Other scientists have recently reported evidence that the glaciers and
ice sheets in the Arctic and Antarctic could flow seaward far more
quickly than estimated in the past, and they have proposed that the
risks to coastal areas could be much more imminent. But the climate
change panel is forbidden by its charter to enter into speculation, and
so could not include such possible instabilities in its assessment.
In its fourth assessment of global warming, released Friday, the
Intergovernmental Panel on Climate Change used its strongest language
yet in drawing a link between human activity and recent warming.

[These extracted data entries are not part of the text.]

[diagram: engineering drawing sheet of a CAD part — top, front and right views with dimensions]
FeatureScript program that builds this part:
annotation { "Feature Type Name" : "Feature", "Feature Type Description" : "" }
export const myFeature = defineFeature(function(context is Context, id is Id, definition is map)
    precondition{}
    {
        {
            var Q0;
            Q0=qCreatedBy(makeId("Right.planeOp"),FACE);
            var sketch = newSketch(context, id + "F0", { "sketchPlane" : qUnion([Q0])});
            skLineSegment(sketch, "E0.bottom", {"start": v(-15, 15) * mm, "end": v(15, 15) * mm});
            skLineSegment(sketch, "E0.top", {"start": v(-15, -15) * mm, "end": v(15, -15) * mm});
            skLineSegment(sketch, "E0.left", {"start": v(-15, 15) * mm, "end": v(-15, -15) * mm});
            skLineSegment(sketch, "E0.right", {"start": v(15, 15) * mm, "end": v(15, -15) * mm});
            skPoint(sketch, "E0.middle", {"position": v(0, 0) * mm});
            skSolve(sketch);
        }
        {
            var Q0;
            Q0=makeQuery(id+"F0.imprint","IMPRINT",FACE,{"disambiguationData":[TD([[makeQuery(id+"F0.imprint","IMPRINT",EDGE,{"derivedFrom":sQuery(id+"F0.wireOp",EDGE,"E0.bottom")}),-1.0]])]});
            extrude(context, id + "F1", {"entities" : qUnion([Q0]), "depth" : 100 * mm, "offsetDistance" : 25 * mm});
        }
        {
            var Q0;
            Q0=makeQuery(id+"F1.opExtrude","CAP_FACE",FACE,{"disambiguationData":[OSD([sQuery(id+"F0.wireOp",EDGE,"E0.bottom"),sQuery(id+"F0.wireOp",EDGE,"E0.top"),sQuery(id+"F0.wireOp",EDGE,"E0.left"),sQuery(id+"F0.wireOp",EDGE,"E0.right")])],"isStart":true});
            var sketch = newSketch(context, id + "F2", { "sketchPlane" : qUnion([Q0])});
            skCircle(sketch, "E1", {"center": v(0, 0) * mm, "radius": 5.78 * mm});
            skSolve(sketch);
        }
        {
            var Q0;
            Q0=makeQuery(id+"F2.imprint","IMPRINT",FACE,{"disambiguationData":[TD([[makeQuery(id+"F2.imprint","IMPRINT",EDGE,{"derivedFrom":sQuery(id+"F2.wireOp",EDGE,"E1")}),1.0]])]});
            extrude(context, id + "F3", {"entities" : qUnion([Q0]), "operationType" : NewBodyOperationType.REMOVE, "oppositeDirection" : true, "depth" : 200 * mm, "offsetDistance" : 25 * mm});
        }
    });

Michel Jarraud, the secretary general of the United Nations World
Meteorological Organization, said the lack of clarity should offer no
one comfort. “The speed with which melting ice sheets are raising sea
levels is uncertain, but the report makes clear that sea levels will
rise inexorably over the coming centuries,” he said. “It is a question
of when and how much, and not if.”
The warming and other climate changes will be highly variable around the
world, with the Arctic in particular seeing much higher temperatures,
said Susan Solomon, the co-leader of the team writing the summary and
the section of the panel’s report on basic science. She is an
atmospheric scientist for the National Oceanic and Atmospheric
Administration.
The kinds of vulnerabilities are very much dependent on where you are,
Dr. Solomon said in a telephone interview. “If you’re living in parts of
the tropics and they’re getting drier and you’re a farmer, there are
some very acute issues associated with even small changes in rainfall —
changes we’re already seeing are significant,” she said. “If you are an
Inuit and you’re seeing your sea ice retreating already, that’s
affecting your life style and culture.”
The 20-page summary is a sketch of the findings that are most germane to
the public and world leaders.
The full report, thousands of pages of technical background, will be
released in four sections through the year — the first on basic science,
then sections on impacts and options for limiting emissions and limiting
inevitable harms, and finally a synthesis of all of the findings near
year’s end.
In a news conference in Paris, Dr. Solomon declined to provide her own
views on how society should respond to the momentous changes projected
in the study.
“I honestly believe that it would be a much better service for me to
keep my personal opinions separate than what I can actually offer the
world as a scientist,” she said. “My stepson, who is 29, has an utterly
different view of risks than I do. People are going to have to make
their own judgments.”
Some authors of the report said that no one could honestly point to any
remaining uncertainties as justification for further delay.
“Policy makers paid us to do good science, and now we have very high
scientific confidence in this work — this is real, this is real, this is
real,” said Richard B. Alley, one of the lead authors and a professor at
Pennsylvania State University. “So now act, the ball’s back in your court.”